DNR Director Dan Eichinger also considered two land sales in Crawford and Emmet counties, as well as a Director’s Order relating to the annual forest road inventory. The forest road inventory changed rules and regulations relating to the use of roadways in the state forest system. A map of these changes was also provided. Eichinger signed both land transactions and will consider the forest road inventory at the NRC’s February meeting.
Members of the NRC gathered testimony on a package of proposed deer regulations for the fall 2021 hunting season. These changes may be viewed in brief from MUCC.
Three members of the NRC have offered four amendments to the proposed rules, which were linked in the December NRC agenda. These amendments deal with rescinding the proposed removal of the “hunter’s choice” program in the U.P., rescinding the proposed use of crossbows during the late U.P. archery season, archery hunting for antlerless deer and regulations created as a part of a Michigan State University study to evaluate the impact of APRs on chronic wasting disease. The members of the NRC who proposed these amendments in November are likely to bring them up again at the February NRC meeting.

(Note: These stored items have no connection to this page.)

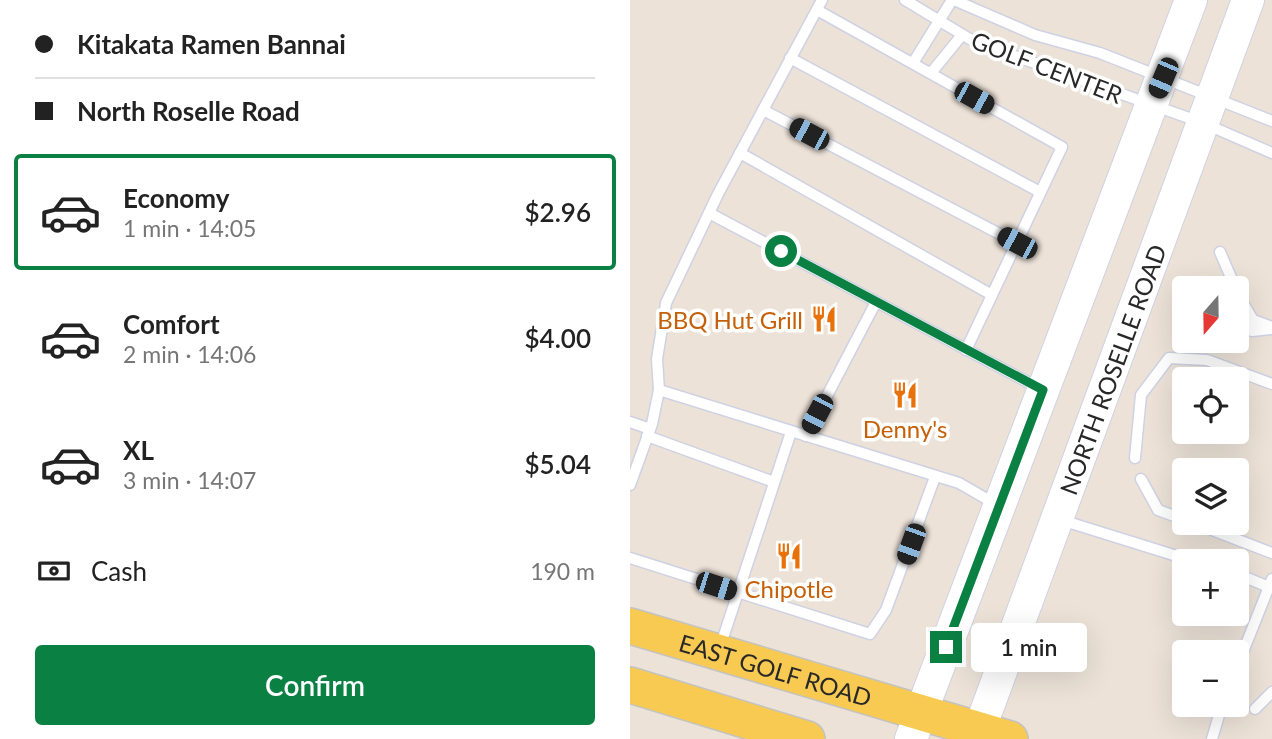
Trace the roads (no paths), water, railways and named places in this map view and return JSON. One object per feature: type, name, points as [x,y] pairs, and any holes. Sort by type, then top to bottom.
[{"type":"main road","points":[[916,726],[1191,0]]},
{"type":"main road","name":"NORTH ROSELLE ROAD","points":[[988,736],[1056,518],[1248,0]]},
{"type":"main road","name":"EAST GOLF ROAD","points":[[630,626],[718,653],[916,726],[988,736]]},
{"type":"main road","points":[[630,685],[807,739]]},
{"type":"lane","name":"GOLF CENTER","points":[[905,0],[962,35],[1208,109],[1272,121]]},
{"type":"lane","name":"GOLF CENTER","points":[[953,0],[1034,35],[1100,53],[1157,92],[1208,109],[1272,153]]},
{"type":"lane","points":[[913,64],[937,21],[953,0]]},
{"type":"lane","points":[[630,485],[649,433],[659,390],[657,359],[666,303],[709,213],[819,5],[913,64],[1062,147],[966,350]]},
{"type":"lane","points":[[931,73],[962,35]]},
{"type":"lane","points":[[790,58],[1040,192]]},
{"type":"lane","points":[[763,110],[1017,243]]},
{"type":"lane","points":[[740,153],[992,295]]},
{"type":"lane","points":[[709,213],[1043,390]]},
{"type":"lane","points":[[1220,252],[1230,276]]},
{"type":"lane","points":[[806,436],[876,302]]},
{"type":"lane","points":[[1250,315],[1253,320],[1272,328]]},
{"type":"lane","points":[[1250,329],[1252,331],[1272,328]]},
{"type":"lane","points":[[1135,458],[1141,395],[1169,358],[1207,360],[1272,384]]},
{"type":"lane","points":[[659,390],[959,483],[1000,507]]},
{"type":"lane","points":[[630,422],[649,433],[774,482]]},
{"type":"lane","points":[[718,653],[791,432]]},
{"type":"lane","points":[[630,558],[870,634],[886,610],[935,477]]},
{"type":"lane","points":[[1142,479],[1158,510],[1172,515]]},
{"type":"lane","points":[[1056,518],[1172,554]]},
{"type":"lane","points":[[1226,535],[1272,553]]},
{"type":"lane","points":[[1248,640],[1270,583],[1249,577]]},
{"type":"lane","points":[[1255,709],[1272,692]]},
{"type":"lane","points":[[1212,739],[1218,717]]},
{"type":"place","name":"BBQ Hut Grill","points":[[824,319]]},
{"type":"place","name":"Denny's","points":[[905,395]]},
{"type":"place","name":"Chipotle","points":[[789,556]]}]
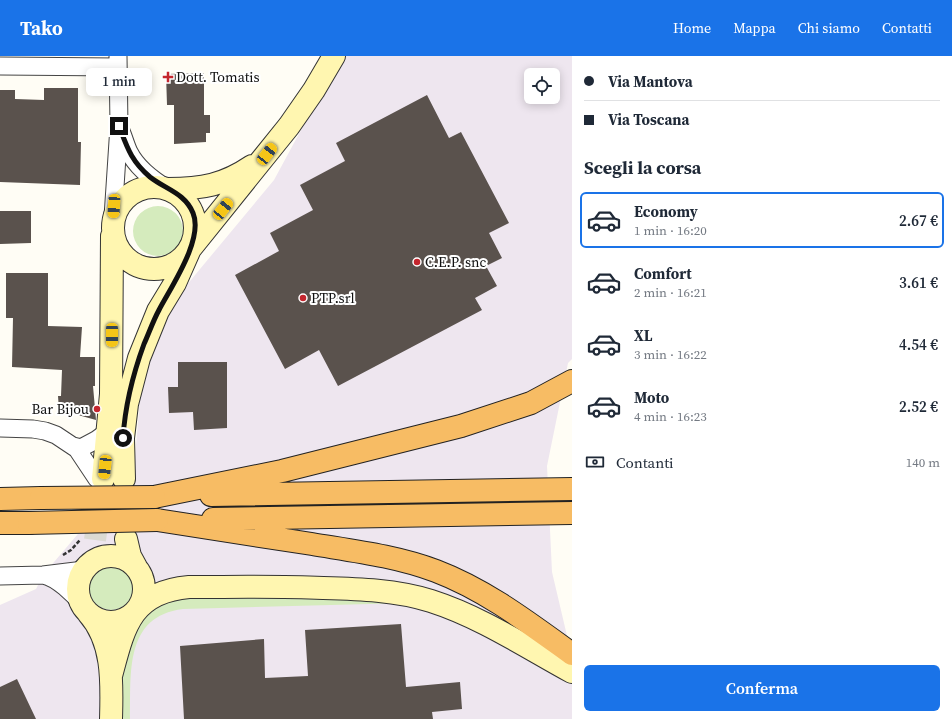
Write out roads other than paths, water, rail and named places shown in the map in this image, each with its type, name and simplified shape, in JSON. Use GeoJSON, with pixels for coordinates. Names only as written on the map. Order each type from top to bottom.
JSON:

This was the first meeting for new commissioners Thomas Baird and David Cozad.
Thomas A. Baird, of Elk Rapids, is the owner of Thomas Baird Consultants. He holds an associate’s degree in general studies from Grand Rapids Junior College, a bachelor’s of science in political science and psychology from Grand Valley State University, and a JD from the University of Michigan Law School. Baird was appointed to represent Democrats for a term commencing January 1, 2021 and expiring December 31, 2024. He succeeds Christopher Tracy whose term expires December 31, 2020.
David Cozad, of Bay City, is the president of Mainstream Resources. He holds a Bachelor of Science in Biology from Alma College and a Master of Science in Aquatic Biology from Central Michigan University. Mr. Cozad is appointed to represent Democrats for a term commencing January 1, 2021 and expiring December 31, 2024. He succeeds Louise Klarr whose term expires December 31, 2020.
MUCC thanks commissioners Klarr and Tracy for their years of service to Michigan’s natural resources and welcomes commissioners Baird and Kozad.
The next meeting of the NRC will take place virtually on Feb. 11, 2021.